Iván Gabriel Leis and Lalitha Kakulapati with the prototype of ElecTree © Darrin Vanselow

The five teams were each given a broad challenge, for example: “improve the cognitive development and communication skills of people with disabilities”. The ElecTree team’s task was to use technology to “improve the living conditions of refugees, displaced and other people in need of emergency temporary sheltering”. The challenges are intentionally broad to give the students latitude to think big, says Markus Nordberg, head of the project at Cern.

The team’s mentor was Daniel Dobos, a scientist on the Atlas experiment, which made the groundbreaking discovery of the Higgs boson particle. The team’s first step was to research the challenge. Dobos connected them with Geneva-based humanitarian groups including the UN refugee agency UNHCR and the International Red Cross to discuss ideas throughout the process.

Lykke Groven, a Danish design student, flew to a refugee camp on the Greek island of Lesbos. She reported back on WhatsApp and introduced the team to a Syrian boy so traumatised by the war that he could not remember his name. “The toys that he had were really comforting him,” says Kakulapati. “This [teddy bear] idea suddenly came out of nowhere. We all loved it.”

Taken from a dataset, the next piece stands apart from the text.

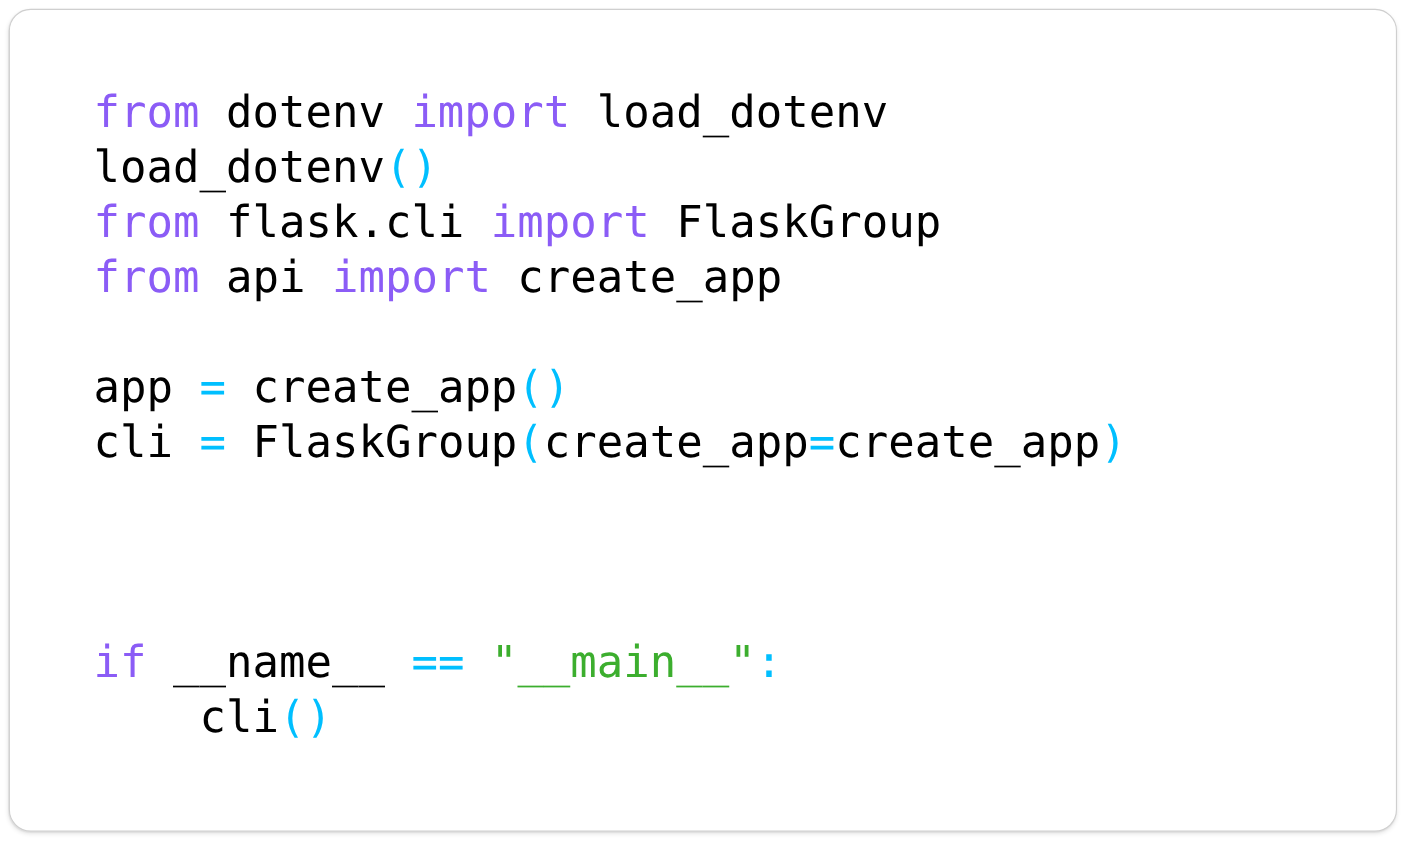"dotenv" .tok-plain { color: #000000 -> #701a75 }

The ElecTree proposal was prompted by one of the camp workers, who told Groven that while people had good ideas for improving sanitary conditions, health and education, none of these were possible without electricity.

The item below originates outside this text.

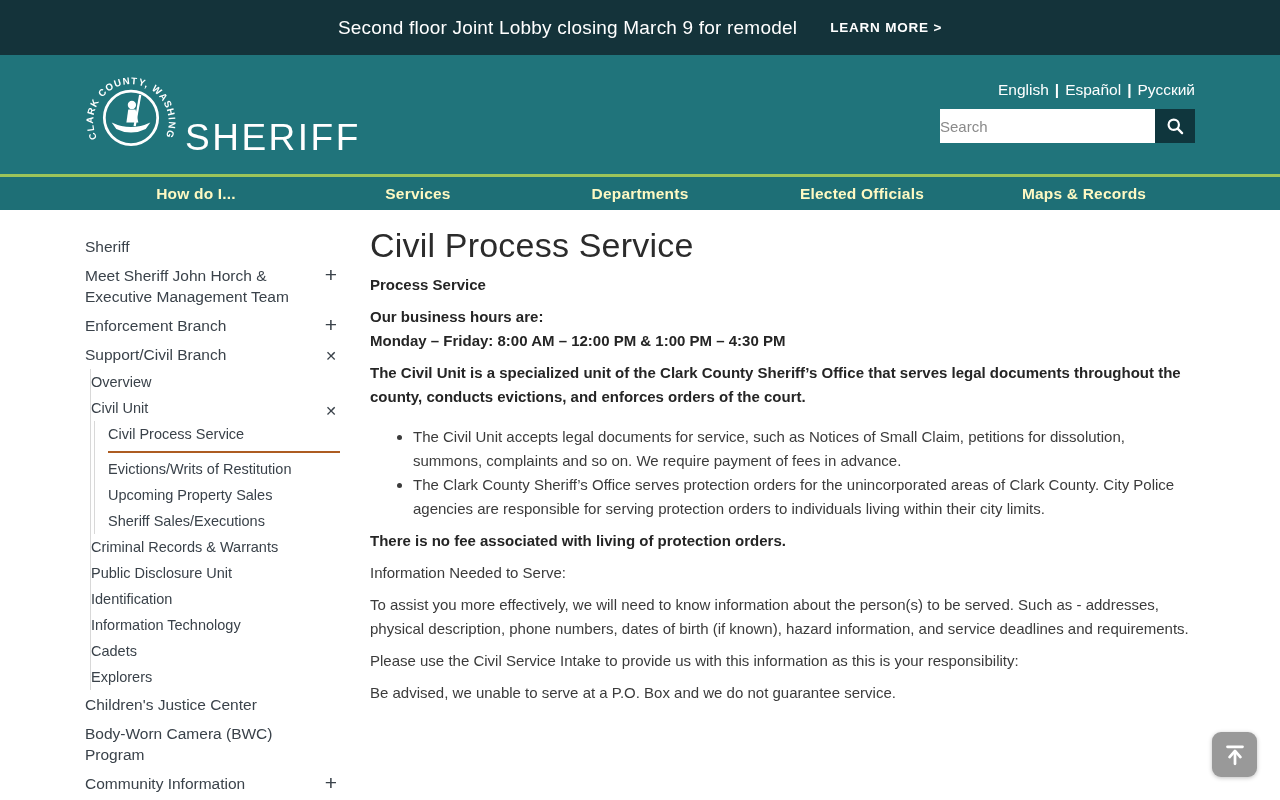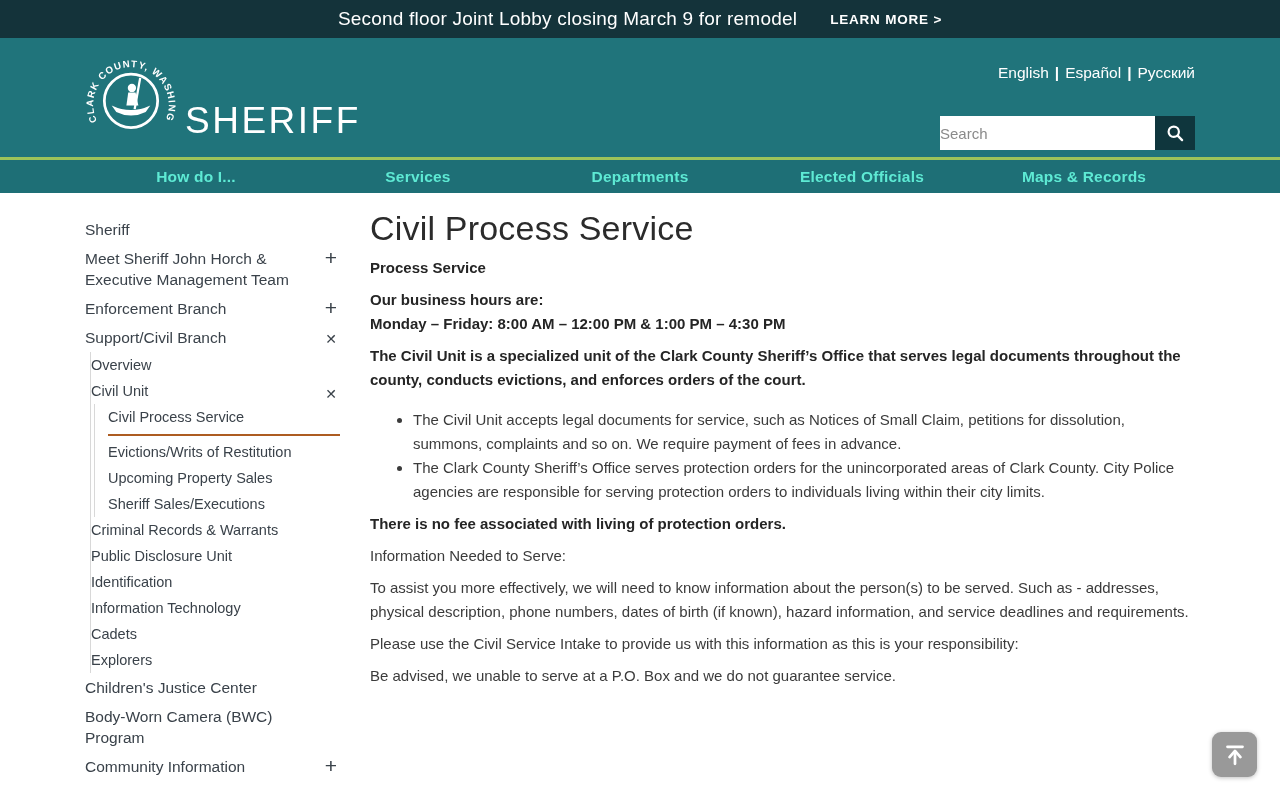"Second floor Joint Lobby closing" .alert-bar { height: 38px -> 55px }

“I think we all had that ‘aha’ moment when Lykke shared that,” says Leis.

The Large Hadron Collider © Getty

Kakulapati remembered being caught in the earthquake in Nepal in April 2015. A hotel started up a generator for a few hours each evening so tourists and Nepalese could contact the outside world. With so many people struggling to get enough bandwidth to send an email, a system of sharing developed.

“When you are there in a time of need, the instinct is not to take. The instinct is to share,” Kakulapati says.

“I feel like that is something we brought to our prototype. It’s designed so that you divert energy to essential functions that everyone needs and the rest is shared.”

Some team members were reluctant to abandon the teddy bear idea but ultimately the group voted for the ElecTree proposal as the majority felt it would have a greater impact.

The students found that designers, engineers and business people view challenges in different ways and that working across disciplines was more demanding than overcoming cultural differences. Engineers are linear; they move from A to B, Kakulapati says. As for designers — she waves her hands above her head — designers go everywhere.

The two main concepts taught during the term are design thinking and lean start-up. The students explain this means that, starting with a broad challenge, they explore, research and narrow the focus. Then they go back to the users, test the ideas and finally develop a prototype.

Building the prototype exposed further differences in approach. Leis says that the engineers “had a sense not about the end-user, but about the technology. I didn’t have a sense of the limits of technology. The designers were saying ‘OK, but we need to help everyone’. We said, ‘You’re crazy’.” The team did not use Cern technology in the end, but the students say they learnt from the advice and thought processes instead.

Keeping costs low and making the grid simple to understand and use was essential. The design students produced a product brochure and PowerPoint presentation explaining how it works.

On the day of the final presentation, it is the business students who don suits to outline the concept. ElecTree, they explain, is a modular extendable intelligent grid that prioritises electricity needs for hospitals and schools, but recognises the requirements of refugees. So when administrative buildings and schools are not in use, the electricity flows more equitably to shelters.

Representatives of the non-governmental and UN agencies working with the groups are in the audience or watching a live webcast. With the other seven members sitting on a platform behind them, Leis and Kakulapati deliver polished pitches about ElecTree. Then, prompted by a question that they had planted in the audience, they get to present the teddy bear idea, too.